Developer Drops One Plan, Raises New Controversy
A Spokane developer has scrapped plans to build dozens of houses near a semi-rural Greenacres neighborhood in favor of a 136-unit mobile home park, angering residents who also fought the original project.
Members of the Micaview Landowners Association are worried the new proposal, which is scheduled for review by the county Planning Department beginning later this month, will squeeze them out of the decision-making process.
The application developer Richard Dahm filed with the county proposing to build the mobile home park, called Strawberry Ridge, on a 39-acre alfalfa field at Eighth Avenue and Long Road does not require a public hearing. It contends there is limited public interest.
That’s intentional, Micaview Landowners Association members said.
Two years ago, county commissioners heard five hours of heated debate over the 101-home Turtle Creek proposal, which was planned for the same triangle of land as the trailer park. An appeal of Turtle Creek had kept the project in limbo since the 1994 meeting, and was awaiting another public hearing when Dahm discarded it.
Micaview residents won an appeal before the county commissioners earlier this month, successfully reversing a zoning change the county hearing examiner had granted to Dahm for Morningside Heights, an adjacent development.
The same day the Micaview Landowners Association got word of that decision, they received notice of the Strawberry Ridge development. Now, they have until Tuesday to submit written comments to fight Dahm’s newest proposal.
“Basically, one man is holding this neighborhood hostage,” said Pam Bendix, whose front window would look out at the proposed trailer park.
Dahm did not return a message left with his development company.
Spokane County planner John Todd, who is collecting comments on Dahm’s application, said he has no doubt the developer is trying to follow the path of least resistance. However, concerned residents will have their say, Todd said.
“That’s why we go out with the (neighborhood) notifications, so they can catch those things and ask for a hearing,” he said.
Micaview landowners can force a public hearing by appealing the environmental determination that is due to be released after the public comment period ends, Todd said.
But Micaview residents said they shouldn’t have to appeal. A decision on a development the size of Strawberry Ridge should not be made until elected officials have the chance to hear from both sides.
“Given what’s going on, this ought to be treated like Turtle Creek was,” Linda Tasca said. “We need to have an open public hearing.”
Several of Tasca’s neighbors said public services currently offered will not support either the mobile home park or the Turtle Creek development, and both high-density projects contradict the neighborhood’s semirural characteristics.
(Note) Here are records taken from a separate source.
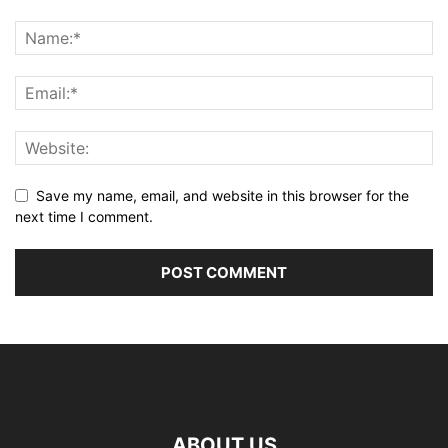
Save my name, email, and website in this browser for the
next time I comment.
ABOUT US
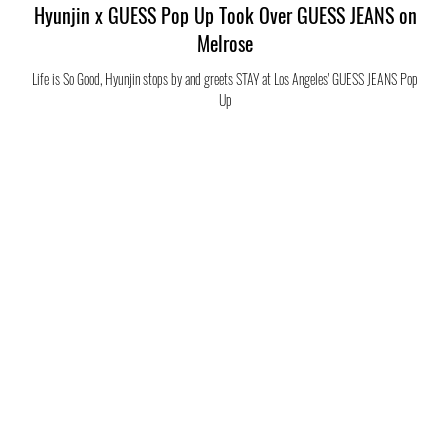
Hyunjin x GUESS Pop Up Took Over GUESS JEANS on
Melrose
Life is So Good, Hyunjin stops by and greets STAY at Los Angeles' GUESS JEANS Pop
Up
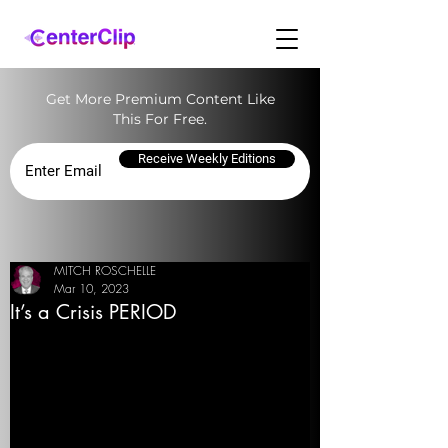
Get More Premium Content Like
This For Free.
Receive Weekly Editions
MITCH ROSCHELLE
Mar 10, 2023
It’s a Crisis PERIOD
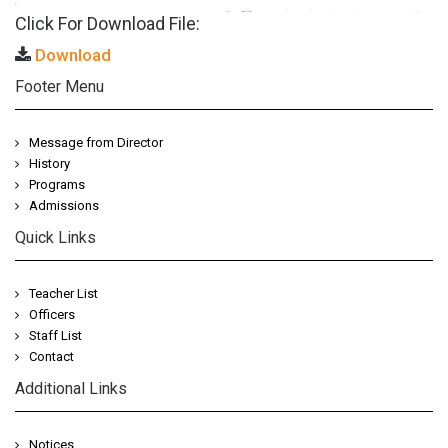
Click For Download File:
Download
Footer Menu
Message from Director
History
Programs
Admissions
Quick Links
Teacher List
Officers
Staff List
Contact
Additional Links
Notices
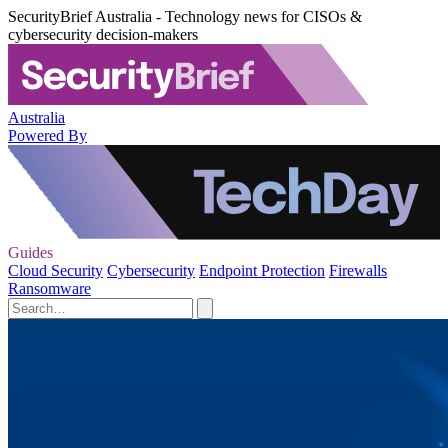
SecurityBrief Australia - Technology news for CISOs &
cybersecurity decision-makers
Australia
Powered By
Guides
Cloud Security
Cybersecurity
Endpoint Protection
Firewalls
Ransomware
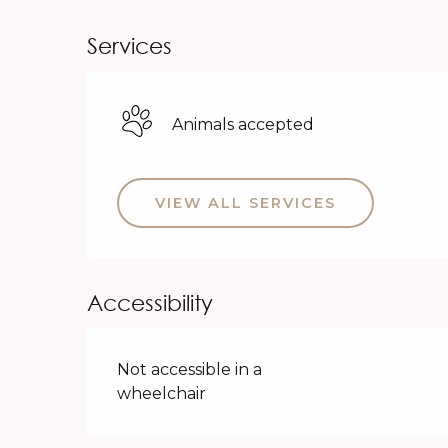
Services
Animals accepted
VIEW ALL SERVICES
Accessibility
Not accessible in a
wheelchair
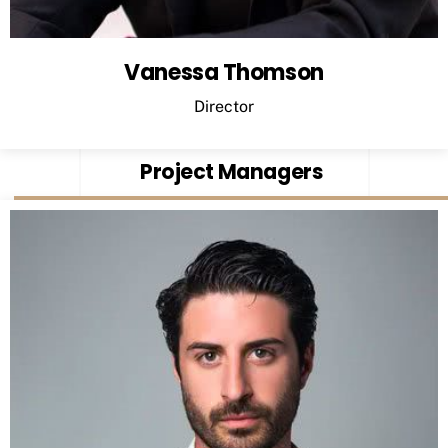
Vanessa Thomson
Director
Project Managers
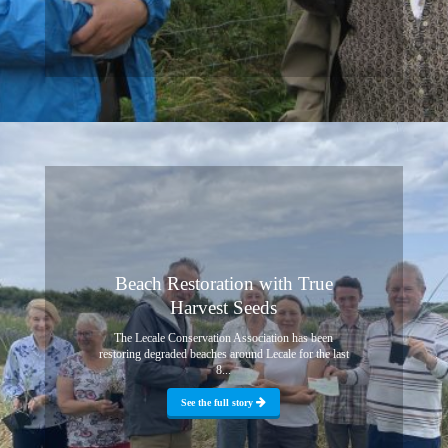
Beach Restoration with True
Harvest Seeds
The Lecale Conservation Association has been
restoring degraded beaches around Lecale for the last
8...
See the full story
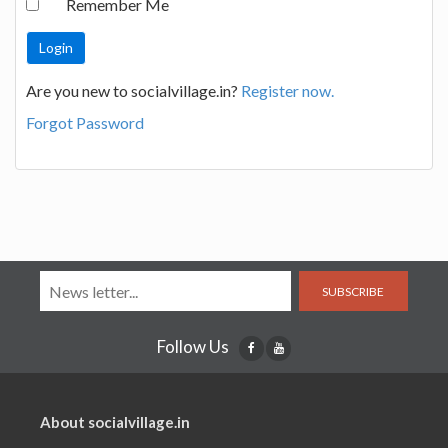
Remember Me
Are you new to socialvillage.in?
Register now.
Forgot Password
SUBSCRIBE
Follow Us
About socialvillage.in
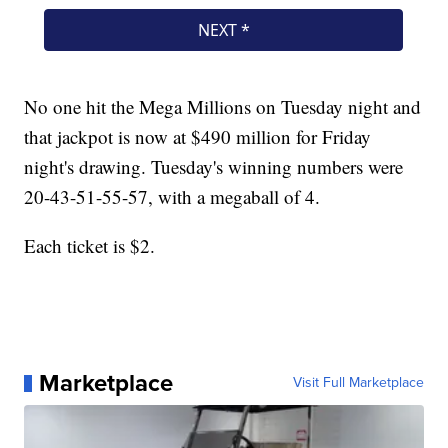
No one hit the Mega Millions on Tuesday night and
that jackpot is now at $490 million for Friday
night's drawing. Tuesday's winning numbers were
20-43-51-55-57, with a megaball of 4.
Each ticket is $2.
Marketplace
Visit Full Marketplace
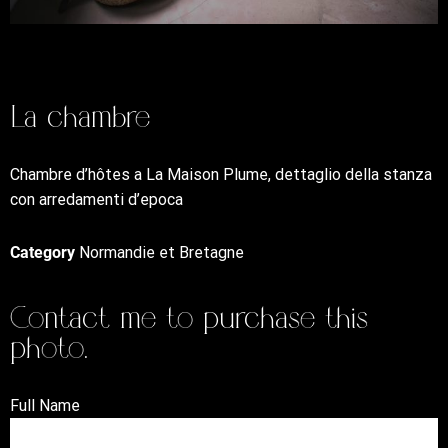
La chambre
Chambre d’hôtes a La Maison Plume, dettaglio della stanza
con arredamenti d’epoca
Category
Normandie et Bretagne
Contact me to purchase this
photo.
Full Name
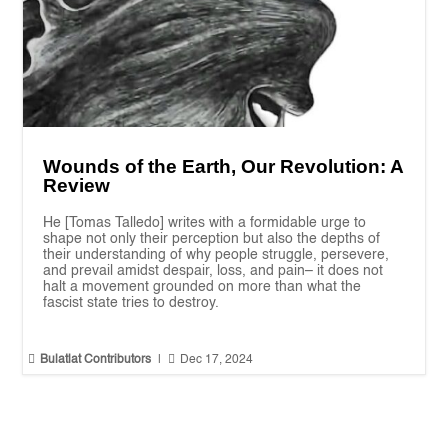
Wounds of the Earth, Our Revolution: A
Review
He [Tomas Talledo] writes with a formidable urge to
shape not only their perception but also the depths of
their understanding of why people struggle, persevere,
and prevail amidst despair, loss, and pain– it does not
halt a movement grounded on more than what the
fascist state tries to destroy.


Bulatlat Contributors
|
Dec 17, 2024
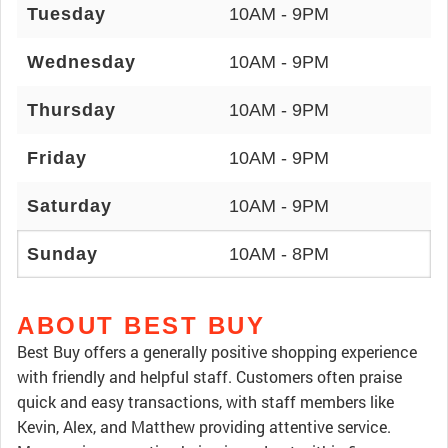
Tuesday
10AM - 9PM
Wednesday
10AM - 9PM
Thursday
10AM - 9PM
Friday
10AM - 9PM
Saturday
10AM - 9PM
Sunday
10AM - 8PM
ABOUT BEST BUY
Best Buy offers a generally positive shopping experience
with friendly and helpful staff. Customers often praise
quick and easy transactions, with staff members like
Kevin, Alex, and Matthew providing attentive service.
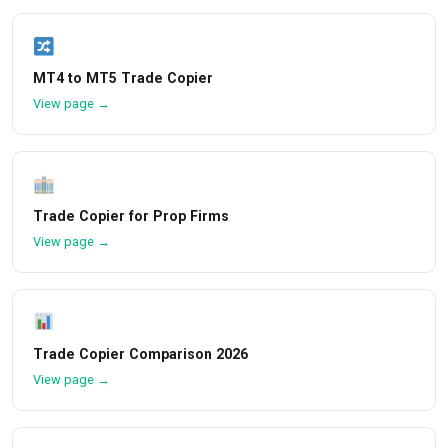
MT4 to MT5 Trade Copier
View page →
Trade Copier for Prop Firms
View page →
Trade Copier Comparison 2026
View page →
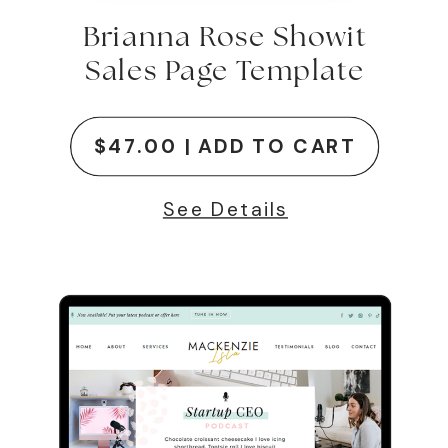
Brianna Rose Showit
Sales Page Template
$47.00 | ADD TO CART
See Details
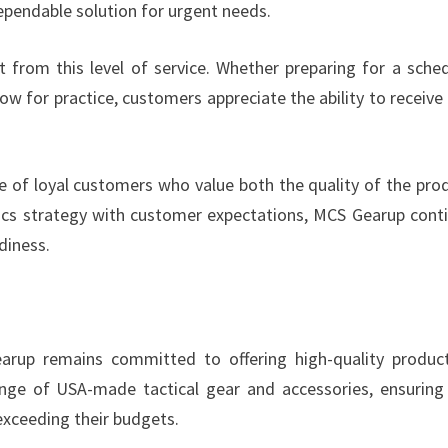
dependable solution for urgent needs.
t from this level of service. Whether preparing for a sche
w for practice, customers appreciate the ability to receive 
e of loyal customers who value both the quality of the pro
istics strategy with customer expectations, MCS Gearup cont
diness.
Gearup remains committed to offering high-quality produc
nge of USA-made tactical gear and accessories, ensuring
exceeding their budgets.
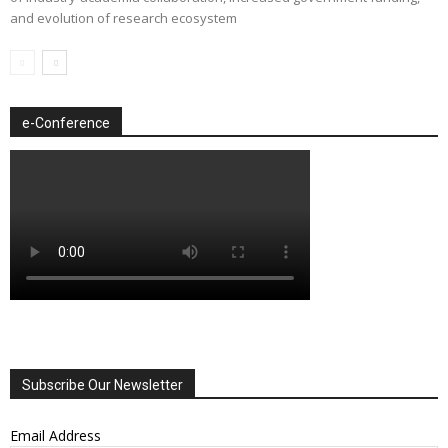
and evolution of research ecosystem
e-Conference
Subscribe Our Newsletter
Email Address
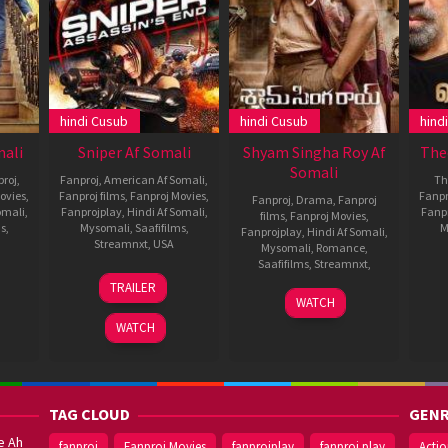
hindi Cusub
hindi Cusub
hind
mali
Sniper Af Somali
Shyam Singha Roy Af
The
Somali
proj
,
Fanproj
,
American Af Somali
,
Thr
ovies
,
Fanproj films
,
Fanproj Movies
,
Fanpr
Fanproj
,
Drama
,
Fanproj
omali
,
Fanprojplay
,
Hindi Af Somali
,
Fanp
films
,
Fanproj Movies
,
ms
,
Mysomali
,
Saafifilms
,
M
Fanprojplay
,
Hindi Af Somali
,
Streamnxt
,
USA
Mysomali
,
Romance
,
Saafifilms
,
Streamnxt
,
aj
14
Kaare
TRAILER
ran
Jun
Andrews
24
Rahul
WATCH
2020
Dec
Sankrityan
WATCH
2021
TAG CLOUD
GENR
e Ah
fanproj
Fanproj Movies
fanprojplay
fanproj play
Acti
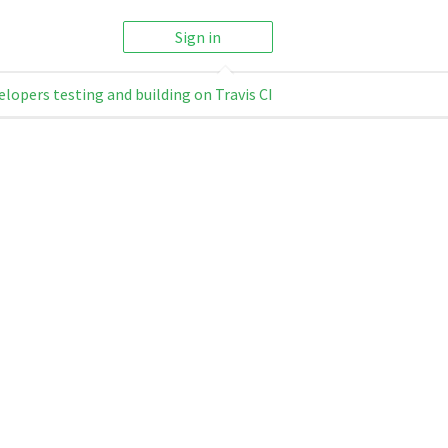
Sign in
elopers testing and building on Travis CI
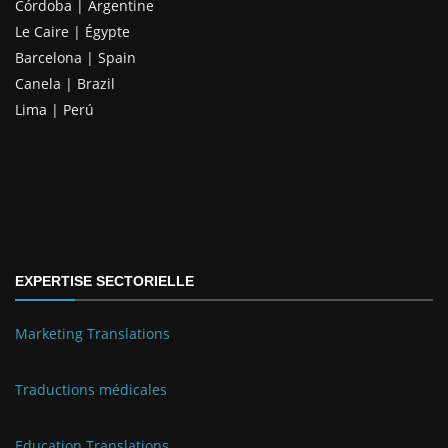
Córdoba | Argentine
Le Caire | Égypte
Barcelona | Spain
Canela | Brazil
Lima | Perú
EXPERTISE SECTORIELLE
Marketing Translations
Traductions médicales
Education Translations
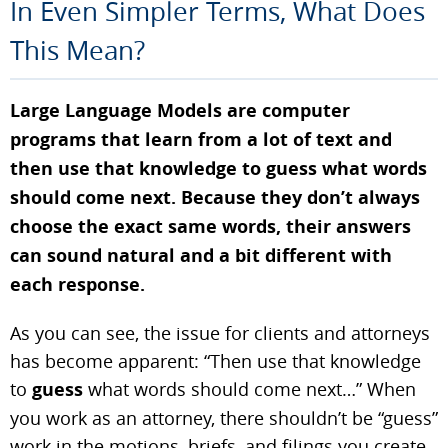
In Even Simpler Terms, What Does
This Mean?
Large Language Models are computer
programs that learn from a lot of text and
then use that knowledge to guess what words
should come next. Because they don’t always
choose the exact same words, their answers
can sound natural and a bit different with
each response.
As you can see, the issue for clients and attorneys
has become apparent: “Then use that knowledge
to
guess
what words should come next…” When
you work as an attorney, there shouldn’t be “guess”
work in the motions, briefs, and filings you create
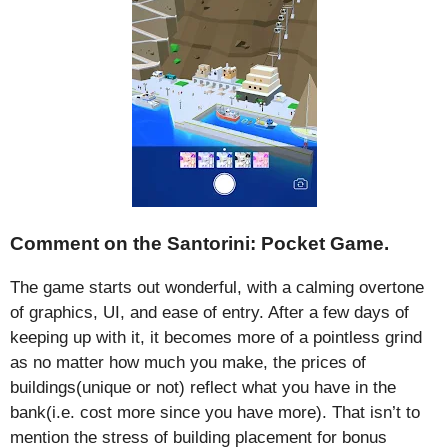
Comment on the Santorini: Pocket Game.
The game starts out wonderful, with a calming overtone
of graphics, UI, and ease of entry. After a few days of
keeping up with it, it becomes more of a pointless grind
as no matter how much you make, the prices of
buildings(unique or not) reflect what you have in the
bank(i.e. cost more since you have more). That isn’t to
mention the stress of building placement for bonus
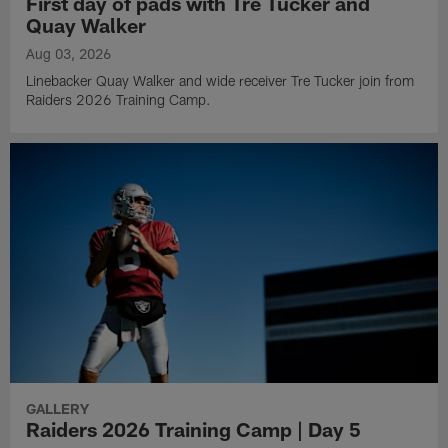
First day of pads with Tre Tucker and
Quay Walker
Aug 03, 2026
Linebacker Quay Walker and wide receiver Tre Tucker join from
Raiders 2026 Training Camp.
GALLERY
Raiders 2026 Training Camp | Day 5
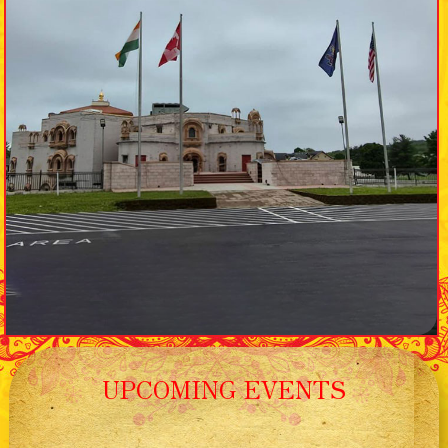
UPCOMING EVENTS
“People are still raising (large) animals here,” neighbor Lydia Clifton said. “It has always been this kind of country.”
Vicki Sellers, Micaview Landowners Association secretary, said residents who could end up living next to the mobile home park want a chance to be heard like “the guy who doesn’t live out here and buys however many acres.”
Added Ned Bowen, “What we have always asked for - and will continue to ask for - is responsible growth.”